Sphärenmusik, Allgedröhn, Urklang
ORGEL PLUS / HERMANN NITSCH
10/10/11 Die drei Wörter finden sich auf einem der Partiturblätter, die anlässlich des Nitsch-Abends zum Beginn der Stiftungsreihe „Orgel plus“ ausgestellt waren.
Von Reinhard Kriechbaum
Wie sieht eine Nitsch’sche Partiturseite aus? Der Begründer des Orgien-Mysterien-Theaters komponiert auf Millimeterpapier in DIN A4-Größe. Linien und Zahlen bestimmen die graphischen Partiturblätter, manches ist völlig geschwärzt (und das meint wohl einen Cluster, wie Nitsch – das sollte das Konzert zeigen – sie so gerne produziert). Immer wieder überraschen Angaben wie „Blaskapelle unisono“ oder „6 Schuhplattler melodisch“. Im Künstlergespräch vor dem Konzert hat Nitsch gesagt, seine Partituren würden sich, eben wegen ihrer graphischen Anlage, „noch in tausend Jahren“ ohne weiteres erschließen.

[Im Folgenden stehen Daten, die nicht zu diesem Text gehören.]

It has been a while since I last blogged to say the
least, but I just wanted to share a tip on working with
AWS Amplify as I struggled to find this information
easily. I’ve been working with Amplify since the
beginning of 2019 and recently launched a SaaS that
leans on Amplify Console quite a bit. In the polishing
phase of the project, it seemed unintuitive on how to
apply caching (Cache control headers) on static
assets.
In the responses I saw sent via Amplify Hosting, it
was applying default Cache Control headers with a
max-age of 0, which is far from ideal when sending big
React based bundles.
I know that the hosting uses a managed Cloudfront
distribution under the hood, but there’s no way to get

Sphärenmusik, Allgedröhn, Urklang: Die drei Wörter beschreiben auch den Eindruck vom Orgelkonzert. Holzstangen unterschiedlicher Länge gehören normalerweise nicht zum Handwerkszeug der Organisten – Nitsch legt sie über die Tasten und erzeugt damit Cluster, er und sein Assistenten-Pärchen ziehen nach und nach alle Register. So bauen sich mächtige Klangwellen auf, der Raum wird mit in üppigem Forte überschwemmt.
Diese Musik, der die Melodie vollends fehlt, ist eben Urklang. Oder, wenn man will: ein Füllmittel, das wie Filmmusik die optische und haptische Aktion, das Nitsch’sche Orgien-Mysterien-Theater ergänzt. Dafür gab es lange Sequenzen auf zwei großen Videoscreens links und rechts von der Orgelbank. Man bekam wieder einmal zu sehen, wie Nitsch (linke Seite) mit einer Vielzahl von Assistenten in Malaktionen die Tableaus bearbeitet, durch Schütten, Betreten, durch Verteilen der dicken Farbe mit Gummihandschuhen.
Auf dem rechten Screen die legendäre „122. Aktion“ im und vor dem Burgtheater, mit ihren zeremoniellen Kreuzigungsszenen, mit dem Ausweiden eines geschlachteten Stiers, mit „Prozessionen“ und schließlich einem orgiastischen Reigen ums tote Vieh, auf Tomaten und Weintrauben.
Irgendwie ist da das gewaltigste Forte aller, wirklich aller möglichen Mikturen auf der Orgel gerade die richtige akustische Dimension dafür. Die Windanlage der Propter homines-Orgel hat bestens bestanden. Wären noch wie noch in Bruckners Zeiten Balgtreter vonnöten zur Erzeugung des orgelwindes: Man hätte die gesamte Belegschaft eines Fitnessstudios engagieren müssen.